Portrait de Mme Georges Feydeau et ses enfants
Huile sur toile, 1897.


Malgré la naissance de 4 enfants, le mariage ne fut pas heureux. Georges Feydeau, dépressif chronique, joueur, cocaïnomane, trompe sa femme aussi bien avec des hommes qu'avec des femmes. C'est cette vie agitée qui inspirera la majorité de ses pièces. Mme Feydeau a aussi des aventures extraconjugales. Carolus-Duran nous laisse un très beau portrait de son gendre au regard mélancolique.

Portrait de Georges Feydeau. Huile sur toile. Vers 1895.


Après une dispute très violente, le couple se sépare en 1909 et divorce en 1916. A la fin de sa vie, Georges Feydeau est interné pour des troubles psychiatriques pendant deux ans, sans doute dus à une syphilis terminale. Il meurt en 1921 à 58 ans.
En 1898, Carolus-Duran devient Président de la Société Nationale des Beaux-Arts. Il est élu en 1904 à l'Académie des Beaux-Arts. Durant ces années 1900, le peintre se consacre à des grandes figures décoratives visiblement inspirées par des artistes plus jeunes comme Alfons Mucha.
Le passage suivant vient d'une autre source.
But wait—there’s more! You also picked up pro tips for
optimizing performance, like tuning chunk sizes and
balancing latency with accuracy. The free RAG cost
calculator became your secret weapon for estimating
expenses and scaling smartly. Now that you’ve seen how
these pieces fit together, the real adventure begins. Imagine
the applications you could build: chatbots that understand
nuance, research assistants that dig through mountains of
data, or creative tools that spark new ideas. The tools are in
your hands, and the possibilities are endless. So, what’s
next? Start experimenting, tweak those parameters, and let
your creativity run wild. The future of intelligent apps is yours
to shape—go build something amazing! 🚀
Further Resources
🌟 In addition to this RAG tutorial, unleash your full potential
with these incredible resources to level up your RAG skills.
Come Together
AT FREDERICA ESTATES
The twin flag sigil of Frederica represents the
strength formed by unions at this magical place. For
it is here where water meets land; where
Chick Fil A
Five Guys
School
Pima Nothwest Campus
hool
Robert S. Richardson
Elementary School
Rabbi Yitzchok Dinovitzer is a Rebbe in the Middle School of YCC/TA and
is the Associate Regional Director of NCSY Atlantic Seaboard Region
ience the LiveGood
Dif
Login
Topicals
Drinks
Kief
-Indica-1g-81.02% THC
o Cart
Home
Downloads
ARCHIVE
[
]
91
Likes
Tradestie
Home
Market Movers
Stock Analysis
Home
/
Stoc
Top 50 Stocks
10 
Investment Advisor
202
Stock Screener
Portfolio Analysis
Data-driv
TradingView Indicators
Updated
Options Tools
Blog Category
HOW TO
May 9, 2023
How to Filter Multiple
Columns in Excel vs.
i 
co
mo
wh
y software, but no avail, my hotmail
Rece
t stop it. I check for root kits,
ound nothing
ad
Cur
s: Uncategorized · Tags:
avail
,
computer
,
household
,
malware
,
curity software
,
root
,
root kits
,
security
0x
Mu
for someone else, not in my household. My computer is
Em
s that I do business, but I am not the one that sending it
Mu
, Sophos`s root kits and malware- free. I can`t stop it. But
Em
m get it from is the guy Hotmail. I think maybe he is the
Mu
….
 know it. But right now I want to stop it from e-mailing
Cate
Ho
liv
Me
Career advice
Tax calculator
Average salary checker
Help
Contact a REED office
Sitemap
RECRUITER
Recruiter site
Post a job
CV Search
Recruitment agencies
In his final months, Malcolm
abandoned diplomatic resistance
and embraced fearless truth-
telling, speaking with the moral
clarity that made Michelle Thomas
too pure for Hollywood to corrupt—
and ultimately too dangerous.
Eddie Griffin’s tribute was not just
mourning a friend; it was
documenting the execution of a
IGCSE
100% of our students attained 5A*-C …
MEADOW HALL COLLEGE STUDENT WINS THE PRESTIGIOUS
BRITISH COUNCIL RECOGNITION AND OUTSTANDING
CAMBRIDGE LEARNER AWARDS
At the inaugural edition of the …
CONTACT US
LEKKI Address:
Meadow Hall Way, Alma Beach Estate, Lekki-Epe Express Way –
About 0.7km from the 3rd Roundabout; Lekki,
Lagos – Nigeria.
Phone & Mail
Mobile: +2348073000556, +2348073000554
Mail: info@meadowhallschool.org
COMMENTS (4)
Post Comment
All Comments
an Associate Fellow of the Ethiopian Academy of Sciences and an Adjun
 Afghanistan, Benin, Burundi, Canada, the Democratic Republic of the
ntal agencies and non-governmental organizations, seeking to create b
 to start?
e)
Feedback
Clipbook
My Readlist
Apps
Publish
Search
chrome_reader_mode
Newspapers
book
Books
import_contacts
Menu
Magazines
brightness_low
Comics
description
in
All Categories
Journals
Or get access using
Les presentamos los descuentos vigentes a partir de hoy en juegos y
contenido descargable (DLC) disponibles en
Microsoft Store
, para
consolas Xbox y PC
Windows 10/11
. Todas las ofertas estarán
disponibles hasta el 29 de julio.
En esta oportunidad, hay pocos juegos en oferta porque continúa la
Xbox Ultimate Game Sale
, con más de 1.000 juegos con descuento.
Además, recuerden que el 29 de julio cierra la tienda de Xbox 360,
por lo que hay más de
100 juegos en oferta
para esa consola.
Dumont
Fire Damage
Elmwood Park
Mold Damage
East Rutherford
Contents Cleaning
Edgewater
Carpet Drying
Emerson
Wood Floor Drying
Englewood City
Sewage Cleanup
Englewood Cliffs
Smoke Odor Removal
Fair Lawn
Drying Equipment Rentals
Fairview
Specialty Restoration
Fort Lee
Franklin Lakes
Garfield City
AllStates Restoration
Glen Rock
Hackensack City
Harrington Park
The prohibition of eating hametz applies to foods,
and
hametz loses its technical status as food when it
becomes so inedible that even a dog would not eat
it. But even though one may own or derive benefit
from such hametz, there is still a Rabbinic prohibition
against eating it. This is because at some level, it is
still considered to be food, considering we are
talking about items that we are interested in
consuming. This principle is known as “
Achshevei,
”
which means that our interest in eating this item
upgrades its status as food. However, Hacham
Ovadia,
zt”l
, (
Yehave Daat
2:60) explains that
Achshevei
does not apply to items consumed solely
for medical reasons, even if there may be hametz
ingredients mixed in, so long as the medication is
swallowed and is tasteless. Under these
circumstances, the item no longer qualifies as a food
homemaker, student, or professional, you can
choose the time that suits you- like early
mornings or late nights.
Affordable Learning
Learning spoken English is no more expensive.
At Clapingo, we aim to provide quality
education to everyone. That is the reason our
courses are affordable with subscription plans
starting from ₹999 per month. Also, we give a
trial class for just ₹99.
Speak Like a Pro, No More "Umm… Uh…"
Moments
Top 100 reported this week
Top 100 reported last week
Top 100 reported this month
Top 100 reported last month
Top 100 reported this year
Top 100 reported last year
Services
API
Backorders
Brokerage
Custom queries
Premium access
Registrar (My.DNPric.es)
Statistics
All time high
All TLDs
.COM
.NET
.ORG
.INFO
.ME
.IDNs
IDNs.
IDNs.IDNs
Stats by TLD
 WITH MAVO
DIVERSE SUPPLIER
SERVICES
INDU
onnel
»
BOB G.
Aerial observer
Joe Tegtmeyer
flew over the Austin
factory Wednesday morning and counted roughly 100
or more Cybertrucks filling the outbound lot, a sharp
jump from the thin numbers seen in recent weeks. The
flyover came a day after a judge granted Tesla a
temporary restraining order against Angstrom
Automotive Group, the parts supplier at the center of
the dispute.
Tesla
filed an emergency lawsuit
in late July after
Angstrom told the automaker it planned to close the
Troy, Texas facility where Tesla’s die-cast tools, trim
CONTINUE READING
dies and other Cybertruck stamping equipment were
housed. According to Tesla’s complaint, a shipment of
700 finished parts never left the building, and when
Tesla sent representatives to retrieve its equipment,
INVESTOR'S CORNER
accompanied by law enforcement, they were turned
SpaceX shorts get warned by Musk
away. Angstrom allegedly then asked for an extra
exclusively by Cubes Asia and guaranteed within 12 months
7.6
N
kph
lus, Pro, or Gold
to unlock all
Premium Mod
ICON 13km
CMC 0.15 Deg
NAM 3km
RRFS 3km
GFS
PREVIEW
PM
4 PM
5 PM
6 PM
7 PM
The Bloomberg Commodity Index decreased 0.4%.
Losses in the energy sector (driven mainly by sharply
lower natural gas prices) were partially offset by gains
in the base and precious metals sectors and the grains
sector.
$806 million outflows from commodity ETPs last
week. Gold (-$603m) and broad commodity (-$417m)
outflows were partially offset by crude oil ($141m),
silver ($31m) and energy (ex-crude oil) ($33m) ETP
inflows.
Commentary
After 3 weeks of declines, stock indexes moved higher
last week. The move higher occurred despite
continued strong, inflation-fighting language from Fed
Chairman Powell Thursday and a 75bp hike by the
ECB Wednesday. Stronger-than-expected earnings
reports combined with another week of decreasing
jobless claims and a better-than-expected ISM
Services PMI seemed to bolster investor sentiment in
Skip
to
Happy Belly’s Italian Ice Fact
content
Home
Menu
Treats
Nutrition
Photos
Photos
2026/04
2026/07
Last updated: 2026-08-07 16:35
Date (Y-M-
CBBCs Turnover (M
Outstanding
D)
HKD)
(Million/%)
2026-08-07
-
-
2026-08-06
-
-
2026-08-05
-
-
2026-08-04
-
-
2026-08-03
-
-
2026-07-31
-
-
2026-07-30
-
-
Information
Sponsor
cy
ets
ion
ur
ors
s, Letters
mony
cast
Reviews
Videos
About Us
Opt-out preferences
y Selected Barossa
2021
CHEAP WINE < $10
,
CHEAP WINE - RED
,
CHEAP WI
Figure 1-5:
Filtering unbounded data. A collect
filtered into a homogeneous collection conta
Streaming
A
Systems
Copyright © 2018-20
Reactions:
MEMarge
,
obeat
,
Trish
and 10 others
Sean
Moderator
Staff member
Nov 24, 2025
Danaé. Huile sur toile, 1900.


Hébé. Huile sur toile, 1900.


En 1905, il est nommé directeur de l'Académie de France à Rome (Villa Medicis) poste qu'il occupe jusqu'en 1913. En 1914, alors qu'il a 77 ans, il peint le portrait de Charles Gruet (1844-1928) député de la Gironde de 1893 à 1898 et négociant en vins.

Portrait de Charles Gruet. Huile sur toile, 1914.


Carolus-Duran avait une villa à Fréjus où il a passé beaucoup de temps. Il meurt en 1917 à l'âge de 80 ans.

1 commentaire:

  1. Portraits splendides !! en particulier Mme Feydeau. Visible Musée Orsay.